Kingry went through numerous routines, including pulling silver coins from a boys’ nostrils, making a cloth bag change color by ringing a bell, and turning ping-pong balls into baseballs and an ace of spades into a king of hearts.

In one particularly popular trick, he had members of the audience stare into a spinning wheel featuring a black and white spiral for 30 seconds.

At the end of the 30 seconds, his head look surprisingly larger.
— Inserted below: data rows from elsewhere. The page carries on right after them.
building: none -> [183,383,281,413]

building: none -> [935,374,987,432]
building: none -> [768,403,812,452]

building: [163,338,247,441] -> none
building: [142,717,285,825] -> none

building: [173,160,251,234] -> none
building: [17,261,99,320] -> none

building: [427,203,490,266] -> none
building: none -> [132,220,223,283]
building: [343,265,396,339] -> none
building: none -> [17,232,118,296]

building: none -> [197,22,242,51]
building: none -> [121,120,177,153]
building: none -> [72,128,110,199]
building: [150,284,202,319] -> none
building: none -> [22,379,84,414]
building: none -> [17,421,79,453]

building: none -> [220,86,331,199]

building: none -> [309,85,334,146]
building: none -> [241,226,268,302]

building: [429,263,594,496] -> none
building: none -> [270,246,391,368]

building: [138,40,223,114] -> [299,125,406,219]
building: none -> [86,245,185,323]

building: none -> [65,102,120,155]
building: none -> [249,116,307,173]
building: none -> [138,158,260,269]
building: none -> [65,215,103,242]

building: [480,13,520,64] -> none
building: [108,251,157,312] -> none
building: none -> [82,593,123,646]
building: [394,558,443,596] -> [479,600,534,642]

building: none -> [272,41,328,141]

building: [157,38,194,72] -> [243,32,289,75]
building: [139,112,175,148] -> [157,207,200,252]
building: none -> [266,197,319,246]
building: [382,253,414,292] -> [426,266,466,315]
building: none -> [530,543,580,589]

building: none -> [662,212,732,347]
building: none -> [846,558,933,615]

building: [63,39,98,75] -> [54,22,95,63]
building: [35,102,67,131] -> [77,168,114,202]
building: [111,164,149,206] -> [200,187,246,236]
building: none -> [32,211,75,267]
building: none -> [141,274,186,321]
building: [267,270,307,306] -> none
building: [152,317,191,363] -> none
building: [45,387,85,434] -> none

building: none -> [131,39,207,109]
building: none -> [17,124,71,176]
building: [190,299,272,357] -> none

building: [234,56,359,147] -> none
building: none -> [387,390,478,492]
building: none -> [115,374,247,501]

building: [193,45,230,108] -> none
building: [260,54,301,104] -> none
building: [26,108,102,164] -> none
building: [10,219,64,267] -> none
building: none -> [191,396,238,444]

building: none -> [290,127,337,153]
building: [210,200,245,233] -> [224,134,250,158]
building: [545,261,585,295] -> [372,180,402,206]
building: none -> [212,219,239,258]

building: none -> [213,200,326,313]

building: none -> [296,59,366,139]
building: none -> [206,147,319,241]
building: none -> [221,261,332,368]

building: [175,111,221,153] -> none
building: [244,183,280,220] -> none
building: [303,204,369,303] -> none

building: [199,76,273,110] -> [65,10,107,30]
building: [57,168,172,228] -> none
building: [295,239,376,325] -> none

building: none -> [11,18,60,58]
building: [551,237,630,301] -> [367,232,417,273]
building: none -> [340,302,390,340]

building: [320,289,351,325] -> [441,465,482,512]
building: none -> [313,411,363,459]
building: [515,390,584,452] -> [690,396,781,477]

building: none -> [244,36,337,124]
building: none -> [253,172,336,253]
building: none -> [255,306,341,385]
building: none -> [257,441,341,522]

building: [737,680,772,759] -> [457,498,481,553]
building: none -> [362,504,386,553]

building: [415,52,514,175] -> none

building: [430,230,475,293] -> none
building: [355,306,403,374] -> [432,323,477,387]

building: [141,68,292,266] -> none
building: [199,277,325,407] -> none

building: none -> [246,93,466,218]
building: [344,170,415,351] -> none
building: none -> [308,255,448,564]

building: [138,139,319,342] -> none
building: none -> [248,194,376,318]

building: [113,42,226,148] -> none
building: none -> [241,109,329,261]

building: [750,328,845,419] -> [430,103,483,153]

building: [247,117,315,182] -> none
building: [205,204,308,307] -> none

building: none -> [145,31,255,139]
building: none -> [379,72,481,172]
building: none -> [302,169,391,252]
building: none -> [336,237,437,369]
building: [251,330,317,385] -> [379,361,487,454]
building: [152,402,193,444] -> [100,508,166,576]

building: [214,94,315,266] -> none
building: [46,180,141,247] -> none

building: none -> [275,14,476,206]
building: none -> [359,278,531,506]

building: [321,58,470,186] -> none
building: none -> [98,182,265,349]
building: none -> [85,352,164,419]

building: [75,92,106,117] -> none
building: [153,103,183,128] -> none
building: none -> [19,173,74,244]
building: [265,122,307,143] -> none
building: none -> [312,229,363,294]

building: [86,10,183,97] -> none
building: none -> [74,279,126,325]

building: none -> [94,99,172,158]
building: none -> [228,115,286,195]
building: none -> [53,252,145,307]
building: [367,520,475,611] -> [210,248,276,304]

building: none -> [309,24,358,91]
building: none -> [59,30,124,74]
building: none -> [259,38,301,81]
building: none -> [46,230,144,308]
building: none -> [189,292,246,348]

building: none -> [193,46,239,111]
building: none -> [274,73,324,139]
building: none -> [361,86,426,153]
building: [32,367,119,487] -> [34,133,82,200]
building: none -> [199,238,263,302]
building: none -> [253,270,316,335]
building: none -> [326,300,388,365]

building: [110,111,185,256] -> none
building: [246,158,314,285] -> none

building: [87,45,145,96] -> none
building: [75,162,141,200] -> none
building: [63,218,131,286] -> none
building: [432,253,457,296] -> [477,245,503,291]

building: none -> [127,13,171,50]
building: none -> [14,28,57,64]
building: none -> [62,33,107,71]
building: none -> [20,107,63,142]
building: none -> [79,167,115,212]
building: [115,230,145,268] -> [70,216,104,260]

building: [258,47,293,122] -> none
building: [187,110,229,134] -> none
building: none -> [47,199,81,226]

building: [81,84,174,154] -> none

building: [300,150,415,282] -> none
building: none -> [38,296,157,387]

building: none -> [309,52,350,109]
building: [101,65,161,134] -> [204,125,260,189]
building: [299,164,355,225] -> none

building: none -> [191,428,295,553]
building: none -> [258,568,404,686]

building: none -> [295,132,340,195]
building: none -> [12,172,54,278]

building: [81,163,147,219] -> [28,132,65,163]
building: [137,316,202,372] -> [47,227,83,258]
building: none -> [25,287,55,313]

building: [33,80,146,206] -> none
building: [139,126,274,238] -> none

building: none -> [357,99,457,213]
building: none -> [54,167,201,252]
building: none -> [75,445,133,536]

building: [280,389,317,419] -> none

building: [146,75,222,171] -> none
When he repeated the routine with the spiral spinning in the opposite direction, his head shrank back to normal size.

Kingry explained many of his tricks, including one in which the number of dots on an oversize domino changed as he turned it over and over again — with his hands placed very strategically.

“Do you guys know what this is called?” he asked.

“What?” the children replied.

“Lying.”

That got more laughs from the adults.

Michelle Parker, 7, said it was her first time being selected as a magician’s assistant. “It was really fun just to experience the magic,” she said.

A magician for “probably 35 years,” Kingry said he learned his trade from library books and “hanging around a magic shop” in Norfolk.

Chuckatuck Library has three more special events lined up for the summer holidays, all at 11 a.m.: the Virginia Living Museum July 11; another magician, Paul Krendl, July 18; and C-Shells, a music act, July 25.

More information on summer events at Suffolk’s public libraries can be found at www.suffolk.lib.va.us/summer-reading-programs.